Mount Kosvinsky Kamen, Kosvinsky Mountain, Kosvinski Mountain, Kosvinsky Rock or Rostesnoy Rock (Russian: Косвинский камень, Косьвинский камень, Ростесной камень) is a mountain in the northern Urals, Sverdlovsk Oblast, Russia.

Its summit is bare of vegetation with an uneven rocky surface and small lakes fed by melting snow. The Kosva River flows from the mountain, hence the name.

The Great Soviet Encyclopedia describes Kosvinsky Rock as "mountain massif" of height 1,519 m. Its constitution is pyroxenites and dunites of lower and middle Paleozoic era. The slopes are covered with conifers with some birch up to 900–1,000 m, with alpine tundra above.

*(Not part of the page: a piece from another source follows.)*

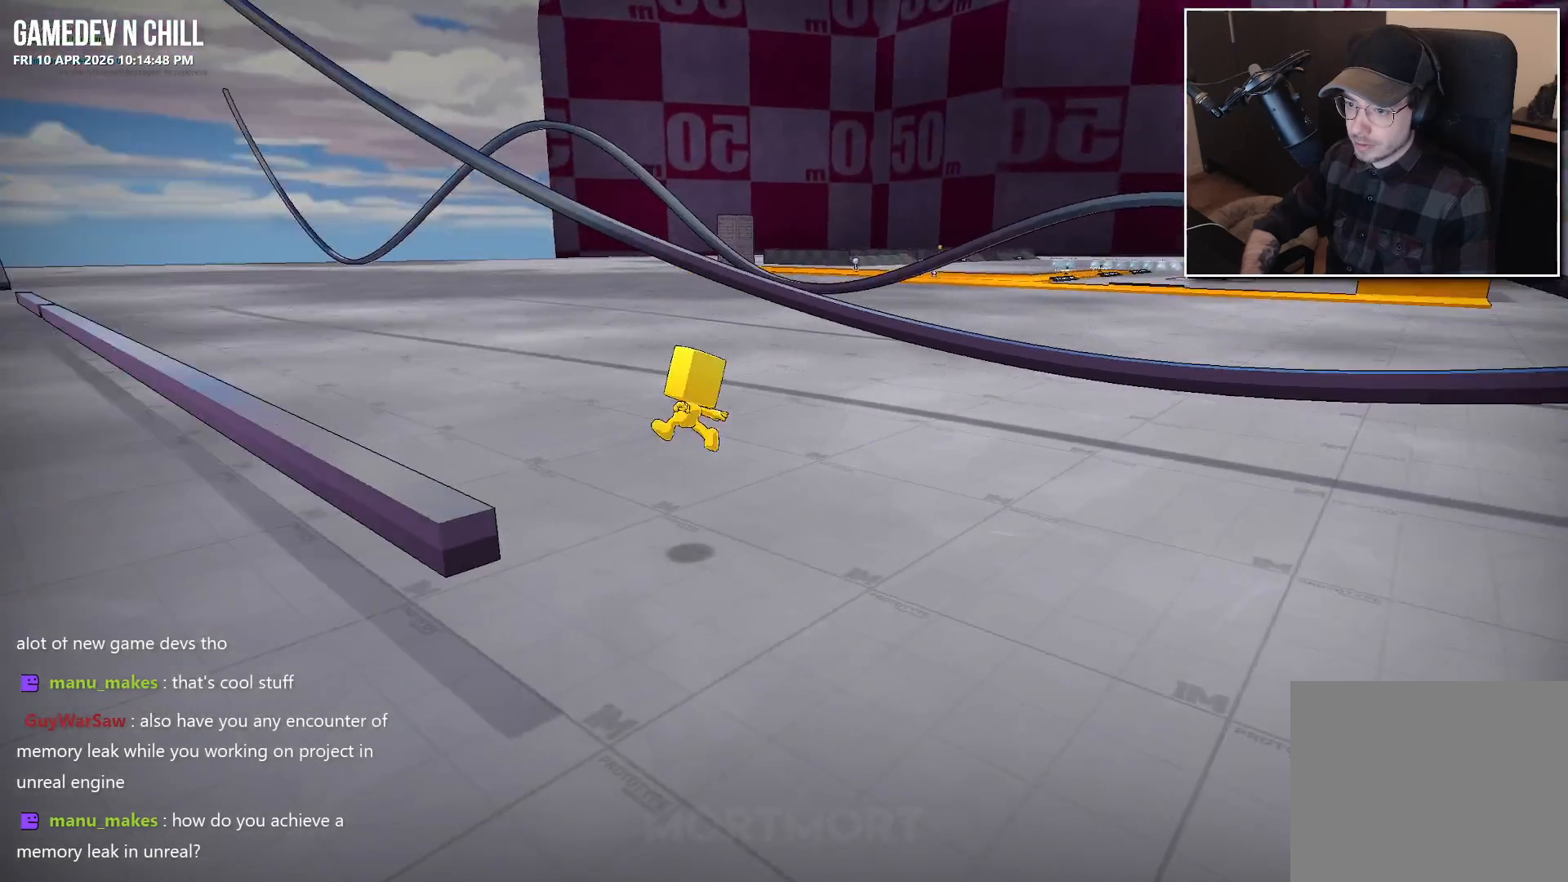
{"buttons": [], "left_stick": "down-left", "right_stick": "center", "events": [[50, "right_stick", "center"], [150, "left_stick", "down-left"]]}
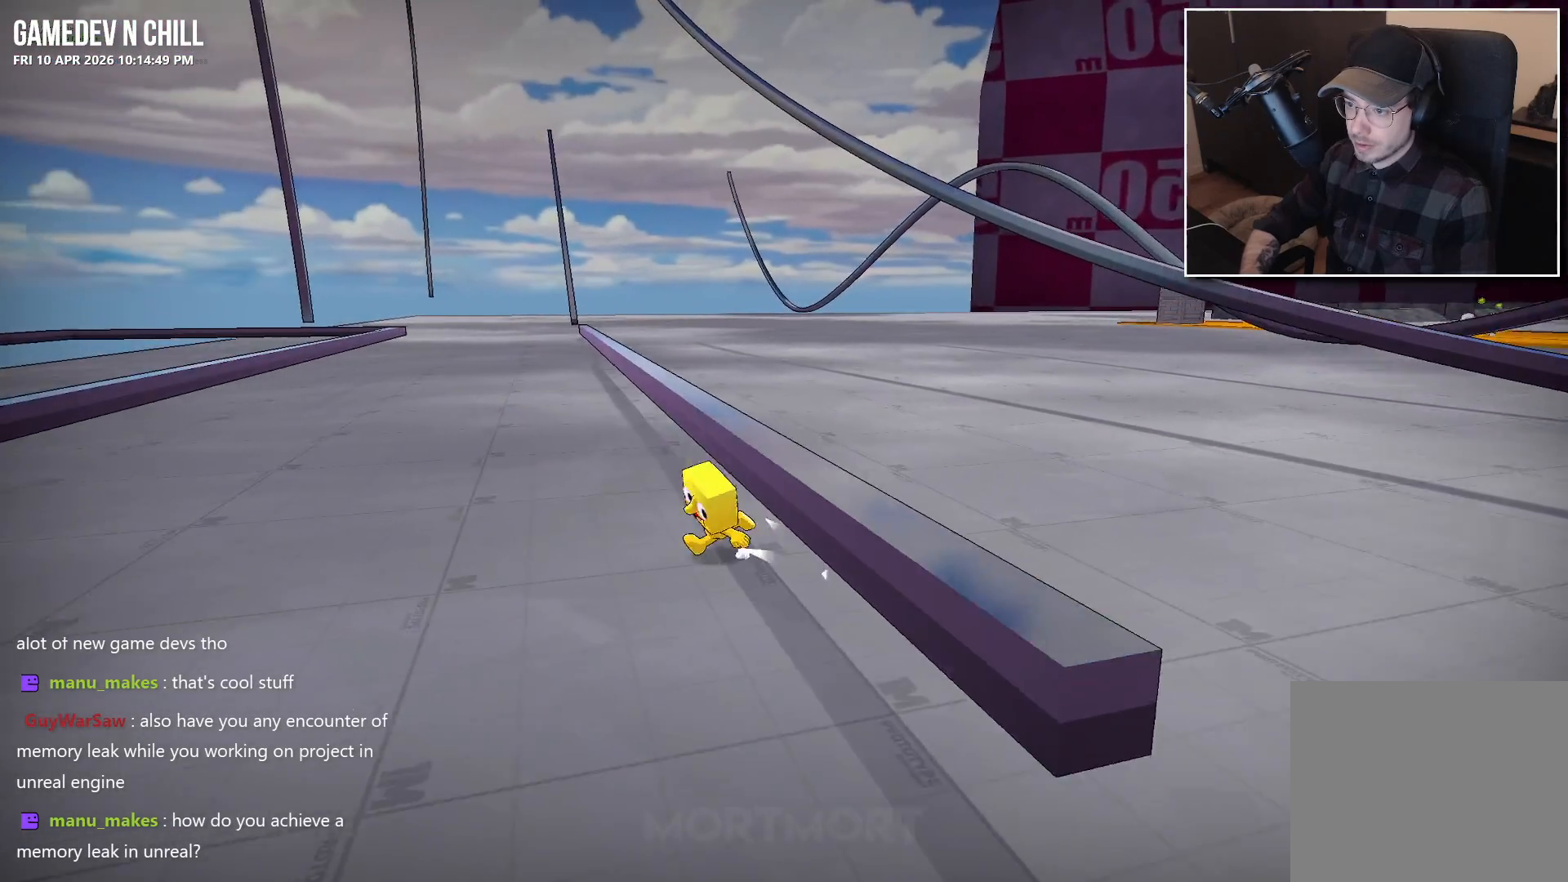
{"buttons": ["A"], "left_stick": "up", "right_stick": "center", "events": [[100, "left_stick", "down-right"], [267, "left_stick", "right"], [400, "left_stick", "up"], [450, "A", "down"]]}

According to Jane's Defence Weekly, a command post bunker was built near the mountain as of 1994. It was designed to resist US earth penetrating weapons and serves a similar role as the American Cheyenne Mountain Complex. The timing of the Kosvinsky completion date is regarded as one explanation for US interest in a new nuclear bunker buster and the declaration of the deployment of the B61 Mod 11 in 1997: Kosvinsky is protected by about 1,000 feet (300 m) of granite.

US analysts believe that the command post of the Perimeter system is in the bunker under Kosvinsky Kamen mountain.